Compared to production benchmarks, the output is a sketch. SavSpot — an open-source booking platform I maintain — has 404,003 lines, 197 test files, and 217 commits. The forge output is 117 times smaller. Even the human-guided telehealth-booking session produced 6.6 times more code.
But the 43 issues traced to 5 root causes, and all 5 are addressable at the prompt level: the BUILD_PLAN didn't specify infrastructure patterns, verification didn't test runtime behavior, the shared package was never wired up, the frontend-backend contract wasn't verified, and the local model doesn't know NestJS conventions unless told explicitly.

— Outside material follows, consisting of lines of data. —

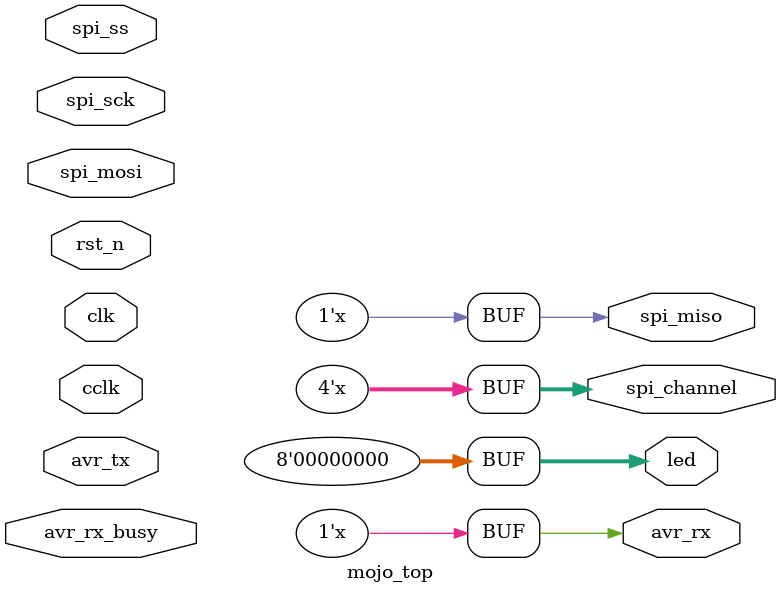
<source format=v>
module mojo_top(
		input clk,
		input rst_n,
		input cclk,
		output[7:0]led,
		output spi_miso,
		input spi_ss,
		input spi_mosi,
		input spi_sck,
		output [3:0] spi_channel,
		input avr_tx,
		output avr_rx,
		input avr_rx_busy
	);
	
	wire rst = ~rst_n;
	
	assign spi_miso = 1'bz;
	assign avr_rx = 1'bz;
	assign spi_channel = 4'bzzzz;
	
	assign led = 8'b0;
	
endmodule
</source>
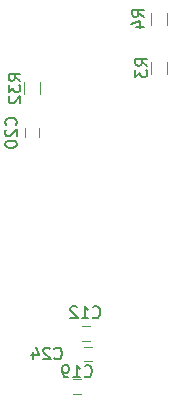
<source format=gbr>
G04 #@! TF.GenerationSoftware,KiCad,Pcbnew,5.0.2-bee76a0~70~ubuntu18.04.1*
G04 #@! TF.CreationDate,2019-01-02T21:11:22-05:00*
G04 #@! TF.ProjectId,stm32 prototype,73746d33-3220-4707-926f-746f74797065,rev?*
G04 #@! TF.SameCoordinates,Original*
G04 #@! TF.FileFunction,Legend,Bot*
G04 #@! TF.FilePolarity,Positive*
%FSLAX46Y46*%
G04 Gerber Fmt 4.6, Leading zero omitted, Abs format (unit mm)*
G04 Created by KiCad (PCBNEW 5.0.2-bee76a0~70~ubuntu18.04.1) date Wed 02 Jan 2019 09:11:22 PM EST*
%MOMM*%
%LPD*%
G01*
G04 APERTURE LIST*
%ADD10C,0.120000*%
%ADD11C,0.150000*%
G04 APERTURE END LIST*
D10*
G04 #@! TO.C,C12*
X174150000Y-78900000D02*
X173450000Y-78900000D01*
X173450000Y-80100000D02*
X174150000Y-80100000D01*
G04 #@! TO.C,C19*
X173400000Y-83400000D02*
X172700000Y-83400000D01*
X172700000Y-84600000D02*
X173400000Y-84600000D01*
G04 #@! TO.C,C20*
X169850000Y-62850000D02*
X169850000Y-62150000D01*
X168650000Y-62150000D02*
X168650000Y-62850000D01*
G04 #@! TO.C,C24*
X174300000Y-80650000D02*
X173600000Y-80650000D01*
X173600000Y-81850000D02*
X174300000Y-81850000D01*
G04 #@! TO.C,R3*
X180680000Y-57500000D02*
X180680000Y-56500000D01*
X179320000Y-56500000D02*
X179320000Y-57500000D01*
G04 #@! TO.C,R4*
X180680000Y-53350000D02*
X180680000Y-52350000D01*
X179320000Y-52350000D02*
X179320000Y-53350000D01*
G04 #@! TO.C,R32*
X168570000Y-58250000D02*
X168570000Y-59250000D01*
X169930000Y-59250000D02*
X169930000Y-58250000D01*
G04 #@! TO.C,C12*
D11*
X174392857Y-78107142D02*
X174440476Y-78154761D01*
X174583333Y-78202380D01*
X174678571Y-78202380D01*
X174821428Y-78154761D01*
X174916666Y-78059523D01*
X174964285Y-77964285D01*
X175011904Y-77773809D01*
X175011904Y-77630952D01*
X174964285Y-77440476D01*
X174916666Y-77345238D01*
X174821428Y-77250000D01*
X174678571Y-77202380D01*
X174583333Y-77202380D01*
X174440476Y-77250000D01*
X174392857Y-77297619D01*
X173440476Y-78202380D02*
X174011904Y-78202380D01*
X173726190Y-78202380D02*
X173726190Y-77202380D01*
X173821428Y-77345238D01*
X173916666Y-77440476D01*
X174011904Y-77488095D01*
X173059523Y-77297619D02*
X173011904Y-77250000D01*
X172916666Y-77202380D01*
X172678571Y-77202380D01*
X172583333Y-77250000D01*
X172535714Y-77297619D01*
X172488095Y-77392857D01*
X172488095Y-77488095D01*
X172535714Y-77630952D01*
X173107142Y-78202380D01*
X172488095Y-78202380D01*
G04 #@! TO.C,C19*
X173692857Y-83107142D02*
X173740476Y-83154761D01*
X173883333Y-83202380D01*
X173978571Y-83202380D01*
X174121428Y-83154761D01*
X174216666Y-83059523D01*
X174264285Y-82964285D01*
X174311904Y-82773809D01*
X174311904Y-82630952D01*
X174264285Y-82440476D01*
X174216666Y-82345238D01*
X174121428Y-82250000D01*
X173978571Y-82202380D01*
X173883333Y-82202380D01*
X173740476Y-82250000D01*
X173692857Y-82297619D01*
X172740476Y-83202380D02*
X173311904Y-83202380D01*
X173026190Y-83202380D02*
X173026190Y-82202380D01*
X173121428Y-82345238D01*
X173216666Y-82440476D01*
X173311904Y-82488095D01*
X172264285Y-83202380D02*
X172073809Y-83202380D01*
X171978571Y-83154761D01*
X171930952Y-83107142D01*
X171835714Y-82964285D01*
X171788095Y-82773809D01*
X171788095Y-82392857D01*
X171835714Y-82297619D01*
X171883333Y-82250000D01*
X171978571Y-82202380D01*
X172169047Y-82202380D01*
X172264285Y-82250000D01*
X172311904Y-82297619D01*
X172359523Y-82392857D01*
X172359523Y-82630952D01*
X172311904Y-82726190D01*
X172264285Y-82773809D01*
X172169047Y-82821428D01*
X171978571Y-82821428D01*
X171883333Y-82773809D01*
X171835714Y-82726190D01*
X171788095Y-82630952D01*
G04 #@! TO.C,C20*
X167857142Y-61857142D02*
X167904761Y-61809523D01*
X167952380Y-61666666D01*
X167952380Y-61571428D01*
X167904761Y-61428571D01*
X167809523Y-61333333D01*
X167714285Y-61285714D01*
X167523809Y-61238095D01*
X167380952Y-61238095D01*
X167190476Y-61285714D01*
X167095238Y-61333333D01*
X167000000Y-61428571D01*
X166952380Y-61571428D01*
X166952380Y-61666666D01*
X167000000Y-61809523D01*
X167047619Y-61857142D01*
X167047619Y-62238095D02*
X167000000Y-62285714D01*
X166952380Y-62380952D01*
X166952380Y-62619047D01*
X167000000Y-62714285D01*
X167047619Y-62761904D01*
X167142857Y-62809523D01*
X167238095Y-62809523D01*
X167380952Y-62761904D01*
X167952380Y-62190476D01*
X167952380Y-62809523D01*
X166952380Y-63428571D02*
X166952380Y-63523809D01*
X167000000Y-63619047D01*
X167047619Y-63666666D01*
X167142857Y-63714285D01*
X167333333Y-63761904D01*
X167571428Y-63761904D01*
X167761904Y-63714285D01*
X167857142Y-63666666D01*
X167904761Y-63619047D01*
X167952380Y-63523809D01*
X167952380Y-63428571D01*
X167904761Y-63333333D01*
X167857142Y-63285714D01*
X167761904Y-63238095D01*
X167571428Y-63190476D01*
X167333333Y-63190476D01*
X167142857Y-63238095D01*
X167047619Y-63285714D01*
X167000000Y-63333333D01*
X166952380Y-63428571D01*
G04 #@! TO.C,C24*
X171142857Y-81607142D02*
X171190476Y-81654761D01*
X171333333Y-81702380D01*
X171428571Y-81702380D01*
X171571428Y-81654761D01*
X171666666Y-81559523D01*
X171714285Y-81464285D01*
X171761904Y-81273809D01*
X171761904Y-81130952D01*
X171714285Y-80940476D01*
X171666666Y-80845238D01*
X171571428Y-80750000D01*
X171428571Y-80702380D01*
X171333333Y-80702380D01*
X171190476Y-80750000D01*
X171142857Y-80797619D01*
X170761904Y-80797619D02*
X170714285Y-80750000D01*
X170619047Y-80702380D01*
X170380952Y-80702380D01*
X170285714Y-80750000D01*
X170238095Y-80797619D01*
X170190476Y-80892857D01*
X170190476Y-80988095D01*
X170238095Y-81130952D01*
X170809523Y-81702380D01*
X170190476Y-81702380D01*
X169333333Y-81035714D02*
X169333333Y-81702380D01*
X169571428Y-80654761D02*
X169809523Y-81369047D01*
X169190476Y-81369047D01*
G04 #@! TO.C,R3*
X179002380Y-56833333D02*
X178526190Y-56500000D01*
X179002380Y-56261904D02*
X178002380Y-56261904D01*
X178002380Y-56642857D01*
X178050000Y-56738095D01*
X178097619Y-56785714D01*
X178192857Y-56833333D01*
X178335714Y-56833333D01*
X178430952Y-56785714D01*
X178478571Y-56738095D01*
X178526190Y-56642857D01*
X178526190Y-56261904D01*
X178002380Y-57166666D02*
X178002380Y-57785714D01*
X178383333Y-57452380D01*
X178383333Y-57595238D01*
X178430952Y-57690476D01*
X178478571Y-57738095D01*
X178573809Y-57785714D01*
X178811904Y-57785714D01*
X178907142Y-57738095D01*
X178954761Y-57690476D01*
X179002380Y-57595238D01*
X179002380Y-57309523D01*
X178954761Y-57214285D01*
X178907142Y-57166666D01*
G04 #@! TO.C,R4*
X178702380Y-52683333D02*
X178226190Y-52350000D01*
X178702380Y-52111904D02*
X177702380Y-52111904D01*
X177702380Y-52492857D01*
X177750000Y-52588095D01*
X177797619Y-52635714D01*
X177892857Y-52683333D01*
X178035714Y-52683333D01*
X178130952Y-52635714D01*
X178178571Y-52588095D01*
X178226190Y-52492857D01*
X178226190Y-52111904D01*
X178035714Y-53540476D02*
X178702380Y-53540476D01*
X177654761Y-53302380D02*
X178369047Y-53064285D01*
X178369047Y-53683333D01*
G04 #@! TO.C,R32*
X168252380Y-58107142D02*
X167776190Y-57773809D01*
X168252380Y-57535714D02*
X167252380Y-57535714D01*
X167252380Y-57916666D01*
X167300000Y-58011904D01*
X167347619Y-58059523D01*
X167442857Y-58107142D01*
X167585714Y-58107142D01*
X167680952Y-58059523D01*
X167728571Y-58011904D01*
X167776190Y-57916666D01*
X167776190Y-57535714D01*
X167252380Y-58440476D02*
X167252380Y-59059523D01*
X167633333Y-58726190D01*
X167633333Y-58869047D01*
X167680952Y-58964285D01*
X167728571Y-59011904D01*
X167823809Y-59059523D01*
X168061904Y-59059523D01*
X168157142Y-59011904D01*
X168204761Y-58964285D01*
X168252380Y-58869047D01*
X168252380Y-58583333D01*
X168204761Y-58488095D01*
X168157142Y-58440476D01*
X167347619Y-59440476D02*
X167300000Y-59488095D01*
X167252380Y-59583333D01*
X167252380Y-59821428D01*
X167300000Y-59916666D01*
X167347619Y-59964285D01*
X167442857Y-60011904D01*
X167538095Y-60011904D01*
X167680952Y-59964285D01*
X168252380Y-59392857D01*
X168252380Y-60011904D01*
G04 #@! TD*
M02*

</source>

The fixes are committed. They haven't been tested in a clean run. That's next.
The Road Ahead
Neither approach is abandoned. Both continue.
The agent loop established a baseline: 3.5 hours, $0.004, working application. For the pipeline to justify its 19,168 lines, it must produce measurably higher quality output — not just code that compiles, but code that passes the scoring framework it was built to enforce. The pipeline's value proposition (scoring, gating, quality assurance at scale) is real. It just hasn't been realized yet.
The deeper question is about scale. A todo app may not need 8 phases and 40 scoring dimensions. But a 100,000-line enterprise application might. The agent loop succeeds by trusting the AI to self-organize. The pipeline succeeds by constraining it. At some point — some level of complexity, some number of modules, some depth of integration — self-organization should break down and structure should start paying for itself.
Finding that crossover point is what Phase 4 is about. We are not there yet.
Full trial data, the 43-issue gap analysis, and comparison tables are on the experiment page. This builds on the questions raised in The Measurement Problem. The first three experiments asked how to measure quality. Phase 4 asks what architecture produces it. The research continues.